PROVIDED PASSAGE:
++++
Differential Expression Summary
To identify significantly altered genes, we applied a filtering criterion of:

log₂ fold change > 1 and p-value < 0.01 for upregulated genes

log₂ fold change < -1 and p-value < 0.01 for downregulated genes

Based on these thresholds:

  Number of upregulated genes: 19

  Number of downregulated genes: 91


In [None]:
up_genes <- Genes %>%
  filter(log2FoldChange > 1 & pvalue < 0.01)

down_genes <- Genes %>%
  filter(log2FoldChange < -1 & pvalue < 0.01)
cat("Number of upregulated genes:", nrow(up_genes), "\n")
cat("Number of downregulated genes:", nrow(down_genes), "\n")

In [None]:
head(down_genes, 5)

there's the most 5 genes and their function that down regulated :

1-TBX5 Function:
-DNA-binding protein that regulates the transcription of several genes and is involved in heart development and limb pattern formation and 
Binds to the core DNA motif of NPPA promoter.

2- IFITM1 Function:
-IFN-induced antiviral protein which inhibits the entry of viruses to the host cell cytoplasm.
-Can inhibit: influenza virus hemagglutinin protein-mediated viral entry.
-Plays a key role in the antiproliferative action of IFN-gamma either by inhibiting the ERK activation or
by arresting cell growth in G1 phase in a p53-dependent manner.

3-LAMA2 Function:
-Binding to cells via a high affinity receptor, laminin is thought to mediate the attachment, migration and organization of cells
into tissues during embryonic development by interacting with other extracellular matrix components.

4-CAV2 Function:
-May act as a scaffolding protein within caveolar membranes.
-Interacts directly with G-protein alpha subunits and can functionally regulate their activity.
++++
STUDY MATERIAL:
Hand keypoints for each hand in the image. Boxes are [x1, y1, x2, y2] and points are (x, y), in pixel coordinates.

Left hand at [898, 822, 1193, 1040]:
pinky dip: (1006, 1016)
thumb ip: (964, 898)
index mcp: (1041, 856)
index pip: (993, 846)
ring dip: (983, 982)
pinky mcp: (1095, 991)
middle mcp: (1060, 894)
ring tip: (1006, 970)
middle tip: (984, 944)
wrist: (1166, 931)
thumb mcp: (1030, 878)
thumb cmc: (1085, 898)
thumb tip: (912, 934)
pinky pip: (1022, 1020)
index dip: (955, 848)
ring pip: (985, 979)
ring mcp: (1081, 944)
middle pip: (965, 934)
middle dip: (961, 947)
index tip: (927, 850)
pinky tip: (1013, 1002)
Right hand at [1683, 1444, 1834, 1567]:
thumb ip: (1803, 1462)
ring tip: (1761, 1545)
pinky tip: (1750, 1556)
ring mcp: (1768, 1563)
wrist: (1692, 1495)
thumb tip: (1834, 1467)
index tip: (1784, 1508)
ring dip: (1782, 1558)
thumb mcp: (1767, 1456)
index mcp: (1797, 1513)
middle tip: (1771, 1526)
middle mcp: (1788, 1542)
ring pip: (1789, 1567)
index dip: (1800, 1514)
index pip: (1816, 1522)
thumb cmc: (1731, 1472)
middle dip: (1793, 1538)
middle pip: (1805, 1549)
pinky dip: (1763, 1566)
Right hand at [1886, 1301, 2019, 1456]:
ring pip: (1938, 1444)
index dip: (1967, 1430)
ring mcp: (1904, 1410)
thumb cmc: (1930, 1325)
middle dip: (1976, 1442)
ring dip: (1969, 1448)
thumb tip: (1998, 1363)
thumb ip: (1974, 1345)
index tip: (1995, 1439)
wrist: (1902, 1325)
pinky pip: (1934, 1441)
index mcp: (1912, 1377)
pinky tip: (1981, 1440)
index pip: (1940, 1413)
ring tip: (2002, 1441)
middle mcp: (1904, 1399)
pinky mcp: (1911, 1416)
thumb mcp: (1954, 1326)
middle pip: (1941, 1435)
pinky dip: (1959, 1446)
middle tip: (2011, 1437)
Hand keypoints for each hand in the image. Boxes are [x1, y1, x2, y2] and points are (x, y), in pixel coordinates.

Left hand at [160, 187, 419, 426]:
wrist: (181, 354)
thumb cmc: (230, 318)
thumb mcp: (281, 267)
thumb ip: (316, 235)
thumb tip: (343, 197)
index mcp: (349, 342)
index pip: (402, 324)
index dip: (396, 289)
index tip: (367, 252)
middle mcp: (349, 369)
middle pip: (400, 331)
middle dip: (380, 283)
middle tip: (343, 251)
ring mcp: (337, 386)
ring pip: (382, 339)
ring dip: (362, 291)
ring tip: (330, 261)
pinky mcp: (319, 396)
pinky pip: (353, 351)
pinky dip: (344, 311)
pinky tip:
++++
REQUIRED TASKS:
1. Repeat the part of the differential expression notes starting with "Number of downregulated genes: 91" and going on through "-1 & pvalue < 0.01)".
2. Carry on writing the differential expression notes from the point where they stop.
The data plays no role in what you are asked to do here.

ANSWERS PER TASK:
1.
Number of downregulated genes: 91


In [None]:
up_genes <- Genes %>%
  filter(log2FoldChange > 1 & pvalue < 0.01)

down_genes <- Genes %>%
  filter(log2FoldChange < -1 & pvalue < 0.01)

2.
-Acts as an accessory protein in conjunction with CAV1 in targeting to lipid rafts and driving caveolae formation.

5-TNN Function:
-Extracellular matrix protein that seems to be a ligand for ITGA8:ITGB1, ITGAV:ITGB1 and ITGA4:ITGB1 (By similarity) .
Involved in neurite outgrowth and cell migration in hippocampal explants.
-During endochondral bone formation, inhibits proliferation and differentiation of proteoblasts mediated by canonical WNT signaling.
-In tumors, stimulates angiogenesis by elongation, migration and sprouting of endothelial cells.


In [None]:
head(up_genes, 5)

there's the most 5 genes and their function that up-regulated :

1-EMILIN2 Function:
-May be responsible for anchoring smooth muscle cells to elastic fibers, and may be involved not only in the formation of the elastic fiber, 
but also in the processes that regulate vessel assembly.
-Has cell adhesive capacity.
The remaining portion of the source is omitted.